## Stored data
◆ ◆ ◆
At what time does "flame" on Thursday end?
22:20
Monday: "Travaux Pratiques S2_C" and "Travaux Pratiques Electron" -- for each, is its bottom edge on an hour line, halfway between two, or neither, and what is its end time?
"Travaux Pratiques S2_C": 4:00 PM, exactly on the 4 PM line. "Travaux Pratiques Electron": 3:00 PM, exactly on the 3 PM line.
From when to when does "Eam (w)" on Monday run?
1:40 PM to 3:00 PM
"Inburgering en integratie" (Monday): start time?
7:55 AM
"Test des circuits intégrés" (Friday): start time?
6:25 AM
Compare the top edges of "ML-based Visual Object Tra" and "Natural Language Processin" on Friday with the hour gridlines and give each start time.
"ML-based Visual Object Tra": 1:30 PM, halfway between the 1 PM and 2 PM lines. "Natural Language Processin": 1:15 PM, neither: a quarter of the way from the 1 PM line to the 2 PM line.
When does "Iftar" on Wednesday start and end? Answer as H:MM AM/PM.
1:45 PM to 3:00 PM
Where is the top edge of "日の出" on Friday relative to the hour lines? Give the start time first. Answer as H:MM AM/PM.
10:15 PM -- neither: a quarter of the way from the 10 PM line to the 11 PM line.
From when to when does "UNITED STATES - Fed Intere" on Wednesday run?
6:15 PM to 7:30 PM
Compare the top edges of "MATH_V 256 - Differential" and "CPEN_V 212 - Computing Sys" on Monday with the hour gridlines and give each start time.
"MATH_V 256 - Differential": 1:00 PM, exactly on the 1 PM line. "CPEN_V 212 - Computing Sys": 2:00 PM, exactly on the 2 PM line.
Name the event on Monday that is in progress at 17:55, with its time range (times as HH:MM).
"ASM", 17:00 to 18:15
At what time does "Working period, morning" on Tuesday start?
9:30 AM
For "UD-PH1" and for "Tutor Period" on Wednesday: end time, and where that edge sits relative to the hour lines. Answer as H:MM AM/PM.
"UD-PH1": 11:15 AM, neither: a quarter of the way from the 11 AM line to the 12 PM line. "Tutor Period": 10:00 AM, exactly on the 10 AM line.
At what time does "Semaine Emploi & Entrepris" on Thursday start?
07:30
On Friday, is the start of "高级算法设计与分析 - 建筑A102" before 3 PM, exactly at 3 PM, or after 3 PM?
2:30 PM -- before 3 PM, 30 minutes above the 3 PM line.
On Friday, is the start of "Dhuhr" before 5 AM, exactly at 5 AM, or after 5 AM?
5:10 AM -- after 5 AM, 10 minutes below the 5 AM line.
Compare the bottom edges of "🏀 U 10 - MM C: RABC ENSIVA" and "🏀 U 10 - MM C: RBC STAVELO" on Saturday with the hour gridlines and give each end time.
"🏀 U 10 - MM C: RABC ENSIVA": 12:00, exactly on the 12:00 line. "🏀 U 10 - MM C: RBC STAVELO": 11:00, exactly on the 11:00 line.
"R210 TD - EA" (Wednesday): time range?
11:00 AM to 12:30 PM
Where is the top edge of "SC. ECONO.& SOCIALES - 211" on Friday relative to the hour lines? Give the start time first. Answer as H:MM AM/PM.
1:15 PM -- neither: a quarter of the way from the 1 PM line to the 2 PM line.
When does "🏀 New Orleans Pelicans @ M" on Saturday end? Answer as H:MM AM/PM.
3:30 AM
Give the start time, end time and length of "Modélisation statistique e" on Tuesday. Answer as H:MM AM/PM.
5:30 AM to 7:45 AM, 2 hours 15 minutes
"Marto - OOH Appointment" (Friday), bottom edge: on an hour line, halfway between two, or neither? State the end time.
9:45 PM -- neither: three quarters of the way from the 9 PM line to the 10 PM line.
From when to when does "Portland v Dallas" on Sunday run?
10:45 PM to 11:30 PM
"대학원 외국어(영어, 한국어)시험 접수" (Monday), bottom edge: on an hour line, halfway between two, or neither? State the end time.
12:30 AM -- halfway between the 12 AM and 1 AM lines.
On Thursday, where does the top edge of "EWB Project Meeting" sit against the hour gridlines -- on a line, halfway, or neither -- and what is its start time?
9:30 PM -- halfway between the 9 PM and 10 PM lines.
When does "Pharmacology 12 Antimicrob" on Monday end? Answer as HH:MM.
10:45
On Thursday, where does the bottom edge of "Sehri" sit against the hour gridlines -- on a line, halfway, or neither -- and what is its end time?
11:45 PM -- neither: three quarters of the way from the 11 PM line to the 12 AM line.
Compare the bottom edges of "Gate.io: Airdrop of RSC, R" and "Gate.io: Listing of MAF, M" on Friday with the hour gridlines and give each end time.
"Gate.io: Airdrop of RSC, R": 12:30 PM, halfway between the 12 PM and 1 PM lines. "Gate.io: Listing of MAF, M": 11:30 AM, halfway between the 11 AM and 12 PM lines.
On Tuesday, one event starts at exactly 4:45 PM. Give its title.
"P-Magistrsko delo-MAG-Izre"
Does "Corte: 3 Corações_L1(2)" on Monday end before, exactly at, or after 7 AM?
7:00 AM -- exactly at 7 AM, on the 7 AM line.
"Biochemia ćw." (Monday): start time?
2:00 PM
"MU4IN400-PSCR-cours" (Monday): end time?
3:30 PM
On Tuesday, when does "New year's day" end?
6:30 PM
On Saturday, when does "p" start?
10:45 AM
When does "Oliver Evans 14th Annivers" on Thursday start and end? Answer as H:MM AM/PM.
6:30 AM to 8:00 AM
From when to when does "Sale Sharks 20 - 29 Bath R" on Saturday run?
◆ ◆ ◆
Put each of the rows above into a numbered list, one row per item, and drop any blank lines.

1. At what time does "flame" on Thursday end?
2. 22:20
3. Monday: "Travaux Pratiques S2_C" and "Travaux Pratiques Electron" -- for each, is its bottom edge on an hour line, halfway between two, or neither, and what is its end time?
4. "Travaux Pratiques S2_C": 4:00 PM, exactly on the 4 PM line. "Travaux Pratiques Electron": 3:00 PM, exactly on the 3 PM line.
5. From when to when does "Eam (w)" on Monday run?
6. 1:40 PM to 3:00 PM
7. "Inburgering en integratie" (Monday): start time?
8. 7:55 AM
9. "Test des circuits intégrés" (Friday): start time?
10. 6:25 AM
11. Compare the top edges of "ML-based Visual Object Tra" and "Natural Language Processin" on Friday with the hour gridlines and give each start time.
12. "ML-based Visual Object Tra": 1:30 PM, halfway between the 1 PM and 2 PM lines. "Natural Language Processin": 1:15 PM, neither: a quarter of the way from the 1 PM line to the 2 PM line.
13. When does "Iftar" on Wednesday start and end? Answer as H:MM AM/PM.
14. 1:45 PM to 3:00 PM
15. Where is the top edge of "日の出" on Friday relative to the hour lines? Give the start time first. Answer as H:MM AM/PM.
16. 10:15 PM -- neither: a quarter of the way from the 10 PM line to the 11 PM line.
17. From when to when does "UNITED STATES - Fed Intere" on Wednesday run?
18. 6:15 PM to 7:30 PM
19. Compare the top edges of "MATH_V 256 - Differential" and "CPEN_V 212 - Computing Sys" on Monday with the hour gridlines and give each start time.
20. "MATH_V 256 - Differential": 1:00 PM, exactly on the 1 PM line. "CPEN_V 212 - Computing Sys": 2:00 PM, exactly on the 2 PM line.
21. Name the event on Monday that is in progress at 17:55, with its time range (times as HH:MM).
22. "ASM", 17:00 to 18:15
23. At what time does "Working period, morning" on Tuesday start?
24. 9:30 AM
25. For "UD-PH1" and for "Tutor Period" on Wednesday: end time, and where that edge sits relative to the hour lines. Answer as H:MM AM/PM.
26. "UD-PH1": 11:15 AM, neither: a quarter of the way from the 11 AM line to the 12 PM line. "Tutor Period": 10:00 AM, exactly on the 10 AM line.
27. At what time does "Semaine Emploi & Entrepris" on Thursday start?
28. 07:30
29. On Friday, is the start of "高级算法设计与分析 - 建筑A102" before 3 PM, exactly at 3 PM, or after 3 PM?
30. 2:30 PM -- before 3 PM, 30 minutes above the 3 PM line.
31. On Friday, is the start of "Dhuhr" before 5 AM, exactly at 5 AM, or after 5 AM?
32. 5:10 AM -- after 5 AM, 10 minutes below the 5 AM line.
33. Compare the bottom edges of "🏀 U 10 - MM C: RABC ENSIVA" and "🏀 U 10 - MM C: RBC STAVELO" on Saturday with the hour gridlines and give each end time.
34. "🏀 U 10 - MM C: RABC ENSIVA": 12:00, exactly on the 12:00 line. "🏀 U 10 - MM C: RBC STAVELO": 11:00, exactly on the 11:00 line.
35. "R210 TD - EA" (Wednesday): time range?
36. 11:00 AM to 12:30 PM
37. Where is the top edge of "SC. ECONO.& SOCIALES - 211" on Friday relative to the hour lines? Give the start time first. Answer as H:MM AM/PM.
38. 1:15 PM -- neither: a quarter of the way from the 1 PM line to the 2 PM line.
39. When does "🏀 New Orleans Pelicans @ M" on Saturday end? Answer as H:MM AM/PM.
40. 3:30 AM
41. Give the start time, end time and length of "Modélisation statistique e" on Tuesday. Answer as H:MM AM/PM.
42. 5:30 AM to 7:45 AM, 2 hours 15 minutes
43. "Marto - OOH Appointment" (Friday), bottom edge: on an hour line, halfway between two, or neither? State the end time.
44. 9:45 PM -- neither: three quarters of the way from the 9 PM line to the 10 PM line.
45. From when to when does "Portland v Dallas" on Sunday run?
46. 10:45 PM to 11:30 PM
47. "대학원 외국어(영어, 한국어)시험 접수" (Monday), bottom edge: on an hour line, halfway between two, or neither? State the end time.
48. 12:30 AM -- halfway between the 12 AM and 1 AM lines.
49. On Thursday, where does the top edge of "EWB Project Meeting" sit against the hour gridlines -- on a line, halfway, or neither -- and what is its start time?
50. 9:30 PM -- halfway between the 9 PM and 10 PM lines.
51. When does "Pharmacology 12 Antimicrob" on Monday end? Answer as HH:MM.
52. 10:45
53. On Thursday, where does the bottom edge of "Sehri" sit against the hour gridlines -- on a line, halfway, or neither -- and what is its end time?
54. 11:45 PM -- neither: three quarters of the way from the 11 PM line to the 12 AM line.
55. Compare the bottom edges of "Gate.io: Airdrop of RSC, R" and "Gate.io: Listing of MAF, M" on Friday with the hour gridlines and give each end time.
56. "Gate.io: Airdrop of RSC, R": 12:30 PM, halfway between the 12 PM and 1 PM lines. "Gate.io: Listing of MAF, M": 11:30 AM, halfway between the 11 AM and 12 PM lines.
57. On Tuesday, one event starts at exactly 4:45 PM. Give its title.
58. "P-Magistrsko delo-MAG-Izre"
59. Does "Corte: 3 Corações_L1(2)" on Monday end before, exactly at, or after 7 AM?
60. 7:00 AM -- exactly at 7 AM, on the 7 AM line.
61. "Biochemia ćw." (Monday): start time?
62. 2:00 PM
63. "MU4IN400-PSCR-cours" (Monday): end time?
64. 3:30 PM
65. On Tuesday, when does "New year's day" end?
66. 6:30 PM
67. On Saturday, when does "p" start?
68. 10:45 AM
69. When does "Oliver Evans 14th Annivers" on Thursday start and end? Answer as H:MM AM/PM.
70. 6:30 AM to 8:00 AM
71. From when to when does "Sale Sharks 20 - 29 Bath R" on Saturday run?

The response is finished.